Lanise (second from right) with one of her current paediatric hospice families. The family is originally from Syria and has been negatively affected by the ban on travel from several Muslim-majority countries.
Paediatric Palliative Care nurse, Lanise Shortell, has written an opinion piece for the Huffington Post in which she exposes the disastrous consequences of the US travel ban on some of the children and families in her care.
Highlighting some of the children and families the ban has affected, she writes “As a pediatric hospice nurse, I’ve witnessed how family separation affects both the dying and the bereaved.
In March an 11-year-old boy from the Democratic Republic of the Congo died under my care before he could be reunited with his mother and four siblings, who remain in a refugee camp in Zimbabwe.
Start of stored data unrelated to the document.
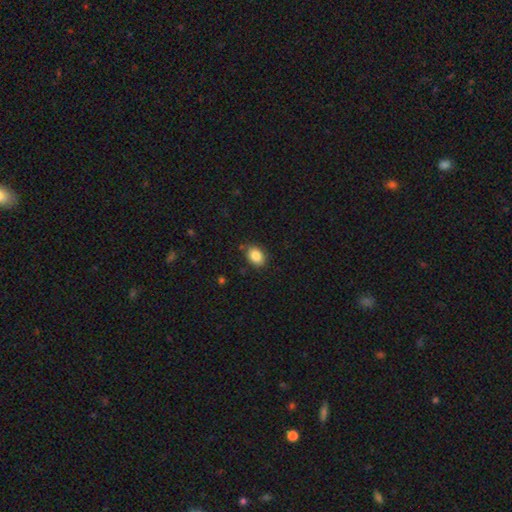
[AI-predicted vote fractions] Smooth or featured: smooth — 86% (star or artifact — 9%)
How rounded: in between — 77% (round — 22%)
Merging: none — 82% (minor disturbance — 13%)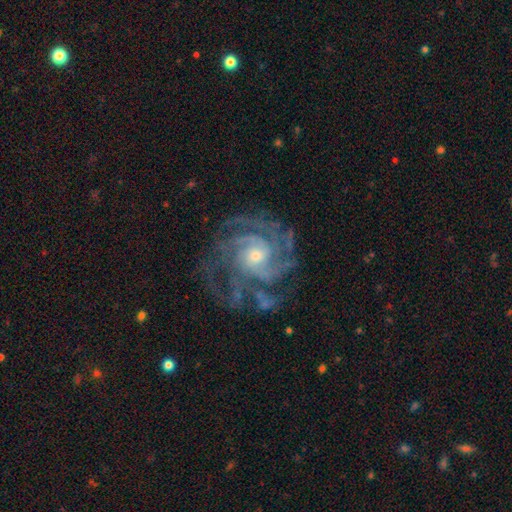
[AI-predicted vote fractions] A featured or disk galaxy (91%) with no bar (68%), 4 (28%) tight (64%) spiral arms (98%) and a small central bulge (54%).

Vote fractions:
- Smooth or featured? featured or disk: 91% / star or artifact: 5% / smooth: 4%
- Edge-on disk? no: 98% / yes: 2%
- Bar? no: 68% / weak: 26% / strong: 6%
- Spiral arms? yes: 98% / no: 2%
- Spiral winding? tight: 64% / medium: 30% / loose: 5%
- Spiral arm count? 4: 28% / 3: 22% / can't tell: 20% / 2: 12% / more than 4: 11% / 1: 7%
- Bulge size? small: 54% / moderate: 40% / large: 3% / none: 1% / dominant: 1%
- Merging? none: 70% / minor disturbance: 17% / major disturbance: 11% / merger: 2%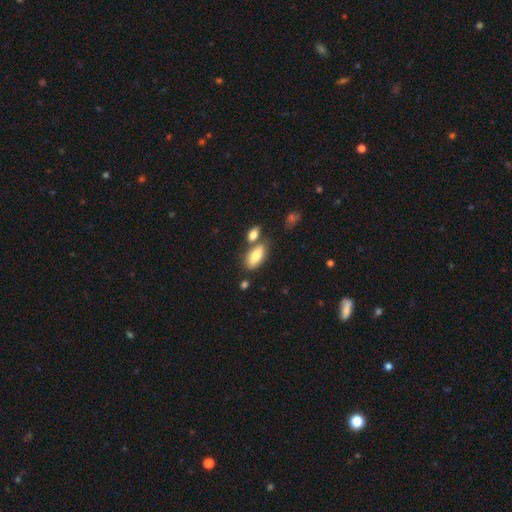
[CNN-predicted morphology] Overall: smooth (77%). How rounded: in between (86%). Merging: none (60%; merger 24%).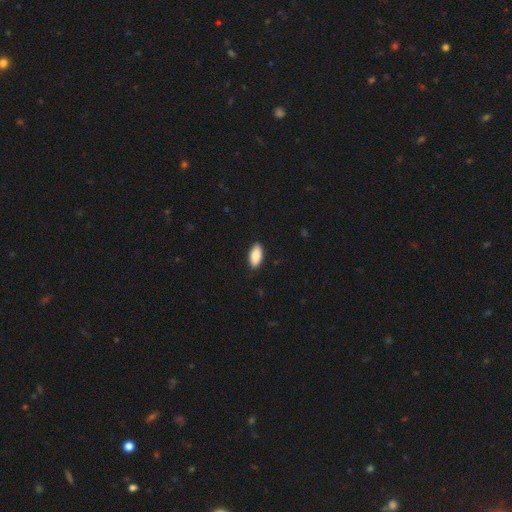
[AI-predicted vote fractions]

I cared for a newborn in May who never got to meet her grandparents from Venezuela, adding indescribable layers of grief to an already horrifying reality.”
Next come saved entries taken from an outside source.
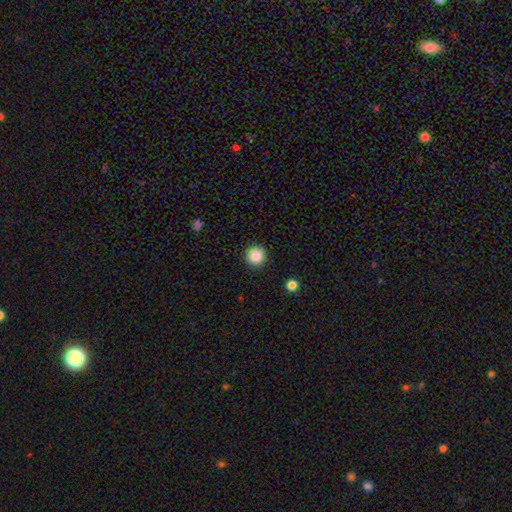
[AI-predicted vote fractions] Smooth or featured? smooth (86%)
How rounded? round (96%)
Merging? none (92%)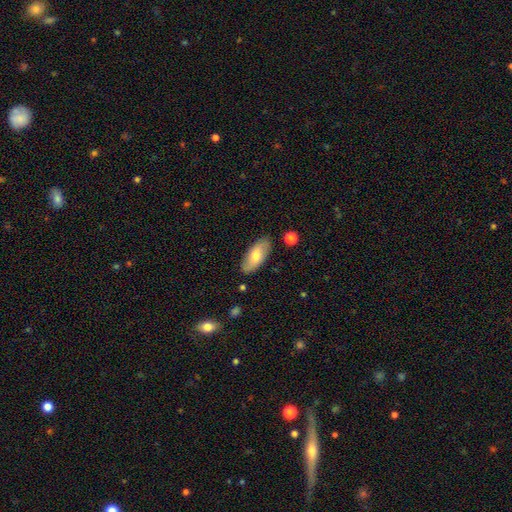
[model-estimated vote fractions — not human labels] Smooth or featured? smooth (70%)
How rounded? in between (87%)
Merging? none (85%)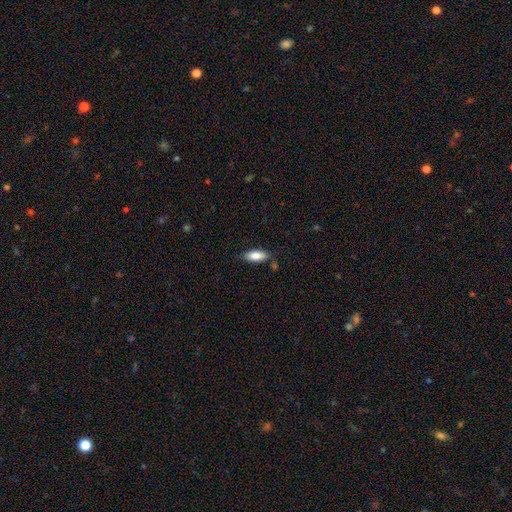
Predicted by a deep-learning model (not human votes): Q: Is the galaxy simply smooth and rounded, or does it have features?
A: smooth — 84%.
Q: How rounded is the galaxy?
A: in between — 77%.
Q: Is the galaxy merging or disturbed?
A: none — 78%.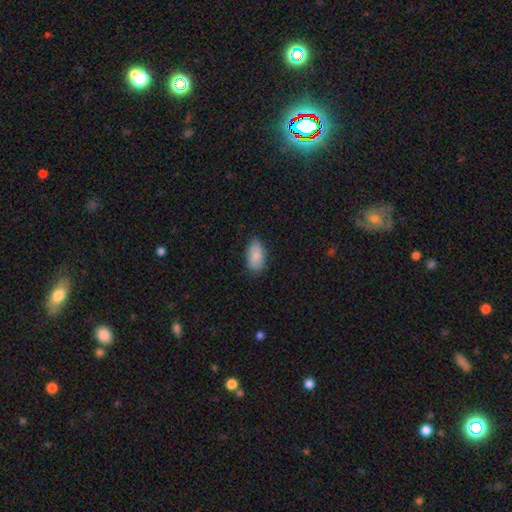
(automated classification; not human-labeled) Smooth or featured: smooth — 86% (featured or disk — 7%)
How rounded: in between — 93% (round — 4%)
Merging: none — 81% (minor disturbance — 15%)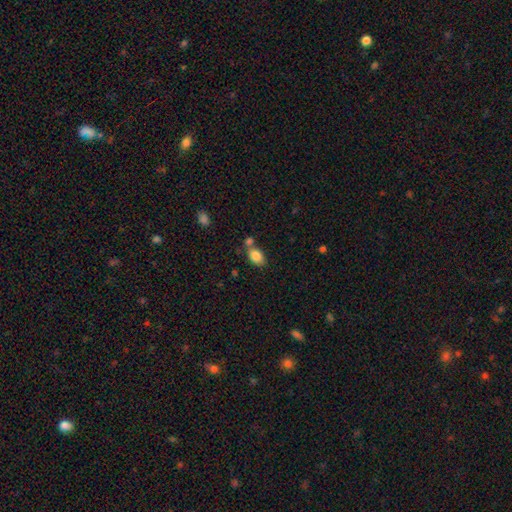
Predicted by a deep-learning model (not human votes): Smooth or featured? Predicted: smooth (p=0.84). How rounded? Predicted: in between (p=0.84). Merging? Predicted: none (p=0.54).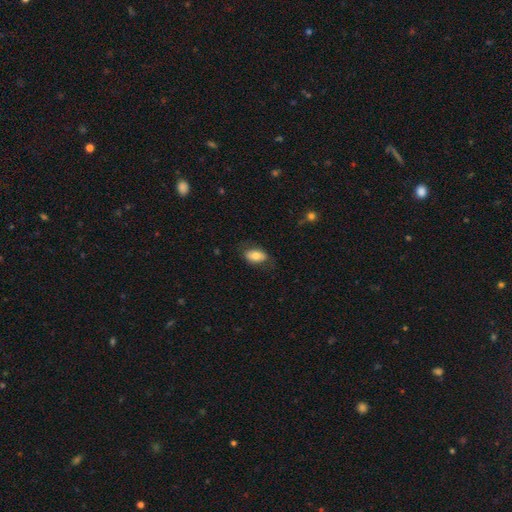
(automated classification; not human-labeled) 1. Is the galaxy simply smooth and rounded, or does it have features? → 74% smooth, 19% featured or disk, 7% star or artifact.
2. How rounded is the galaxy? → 91% in between, 7% round, 2% cigar-shaped.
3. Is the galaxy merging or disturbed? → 74% none, 18% minor disturbance, 7% major disturbance, 1% merger.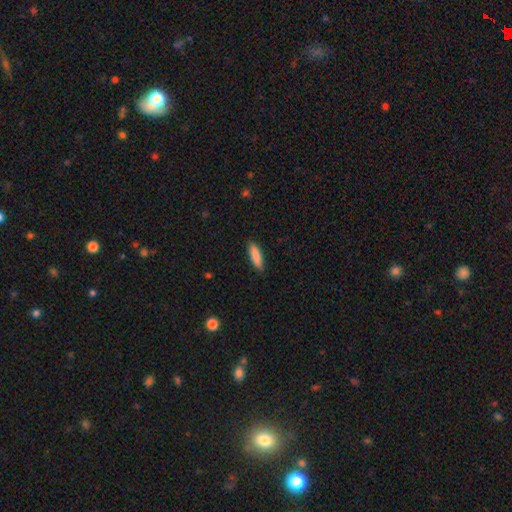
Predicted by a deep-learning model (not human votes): smooth 85%, featured or disk 9%, star or artifact 6%. Down the decision tree: how rounded — cigar-shaped (53%); merging — none (88%).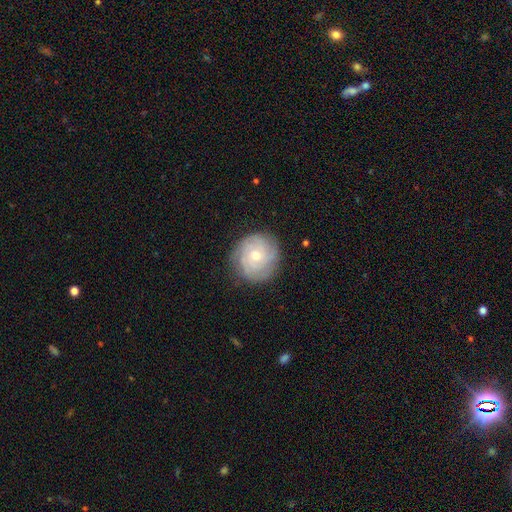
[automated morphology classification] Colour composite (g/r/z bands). It shows a featured or disk galaxy (69%) with no bar (80%), tight (74%) spiral arms (92%) and a small central bulge (51%). Merging: none (83%).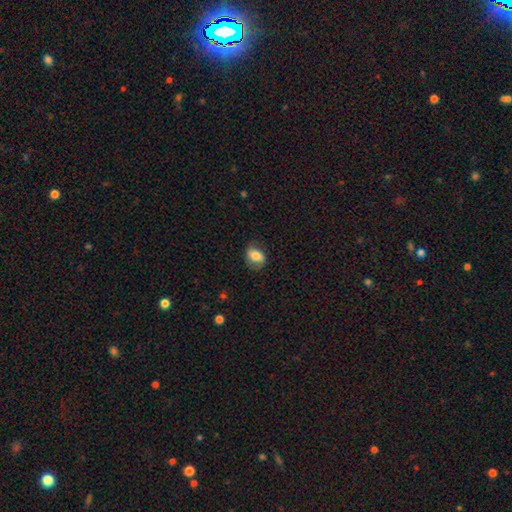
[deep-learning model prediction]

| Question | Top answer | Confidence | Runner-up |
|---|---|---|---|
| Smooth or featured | smooth | 68% | featured or disk (24%) |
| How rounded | in between | 75% | round (23%) |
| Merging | none | 74% | minor disturbance (19%) |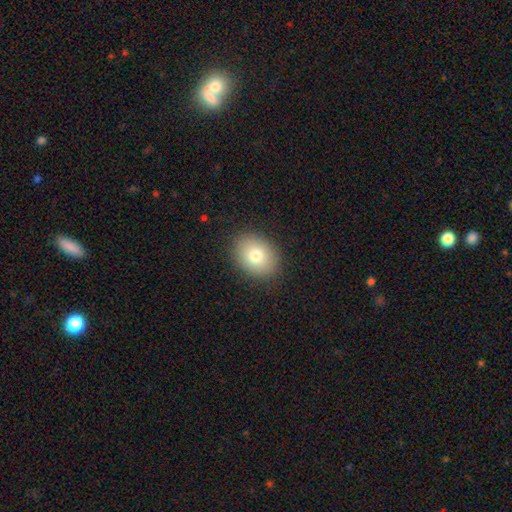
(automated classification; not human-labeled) Smooth or featured? smooth (79%)
How rounded? in between (61%)
Merging? none (88%)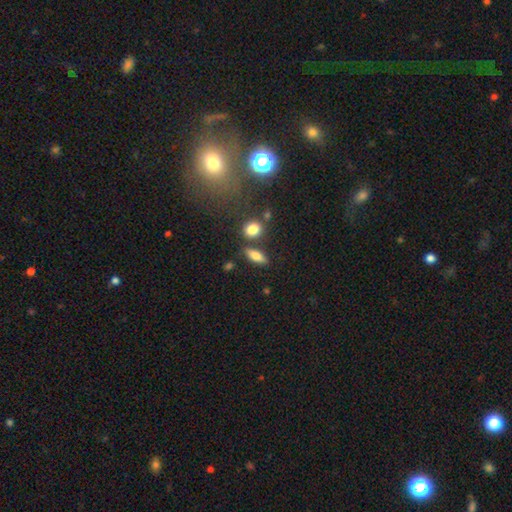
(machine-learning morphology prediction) Overall: smooth (72%). How rounded: in between (66%; cigar-shaped 28%). Merging: none (76%).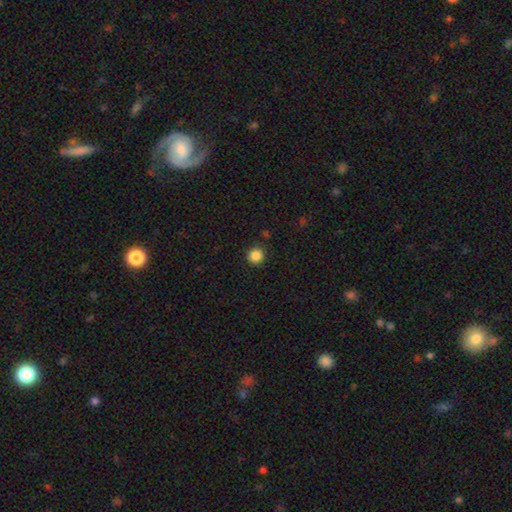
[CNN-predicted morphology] type=smooth (86%); roundness=round (95%); merging=none (90%).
My team and I are caring for a teenage boy originally from Syria. He will likely never see his adult sisters again, who aren’t allowed into the country under Trump’s travel ban. This refusal to allow immediate family members to be with dying children is an infringement on their human rights.”
Lanise goes on to describe the kind of physical and emotional support that paediatric pallaitive care provides to both the child and family members and how vital it is for the quality of life of a sick child to be connected to family members. She also points to the need for parents to be involved in their child’s care, saying, “Family involvement is so intertwined with the bereavement process that research has likened a patient’s immediate family members to drugs. The presence of loved ones decreases anxiety for dying children, and the opposite is also true: Extensive research shows that the absence of parents drastically increases anxiety, which can amplify a child’s physical pain.”
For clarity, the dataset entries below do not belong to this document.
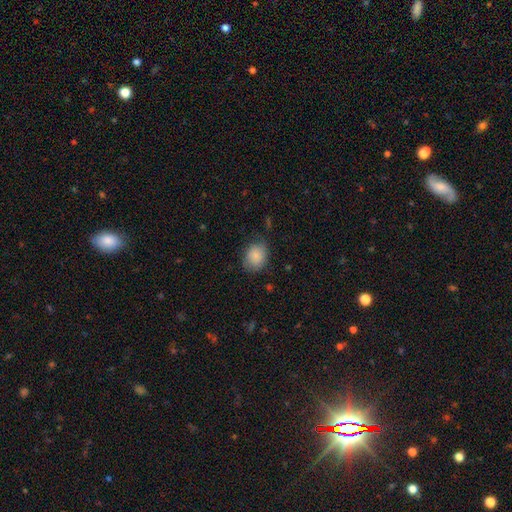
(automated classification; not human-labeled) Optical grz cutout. It shows a smooth galaxy with no disk features (87%) that is round (54%). Merging: none (76%).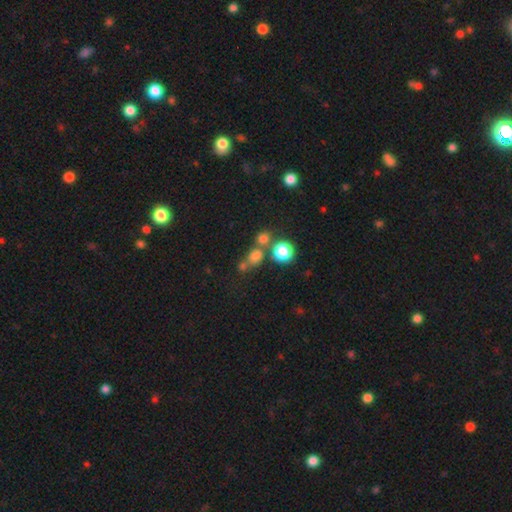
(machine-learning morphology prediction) smooth-or-featured: smooth: 69% | star or artifact: 21% | featured or disk: 10%
  how-rounded: round: 74% | in between: 24% | cigar-shaped: 2%
  merging: none: 54% | merger: 31% | minor disturbance: 10% | major disturbance: 6%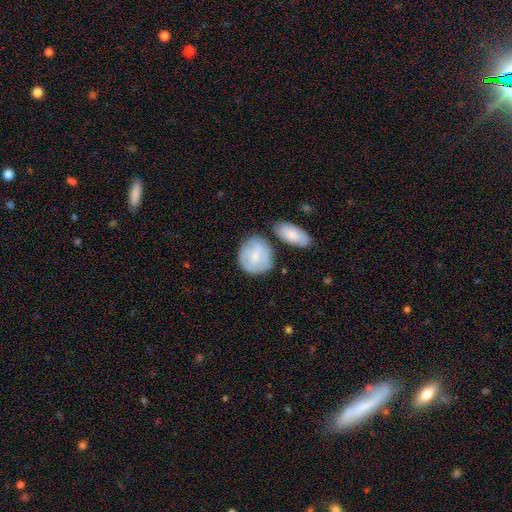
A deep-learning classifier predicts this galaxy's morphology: Smooth or featured? smooth (61%)
How rounded? round (78%)
Merging? none (62%)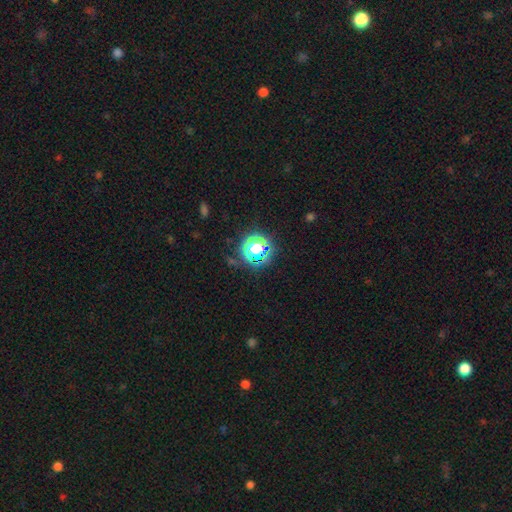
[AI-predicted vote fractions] smooth-or-featured: star or artifact: 75% | smooth: 18% | featured or disk: 7%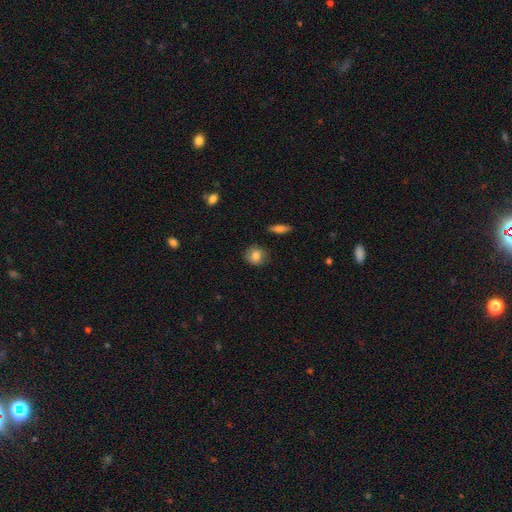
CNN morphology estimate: This is likely a smooth galaxy (75%). How rounded: likely round (73%). Merging: likely none (78%).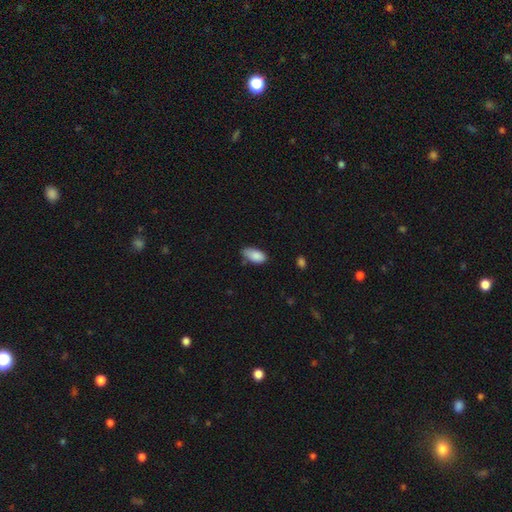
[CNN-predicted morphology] Smooth or featured? Predicted: smooth (p=0.87). How rounded? Predicted: in between (p=0.92). Merging? Predicted: none (p=0.61).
The piece describes how the present waiver application process does not provide clear guidance on how families can apply so when an immediate family member is dying the low acceptance rate leaves them feeling helpless and held ransom by their grief. “Time is a very limited resource for pediatric hospice families- one that’s quickly drained when caught up in an arduous process with no promise of approval,” writes Lanise.
The article calls on the U.S. government to reduce the impact of grief on separated families by implementing exceptions that provide access to travel ban waivers for immediate family members of dying children.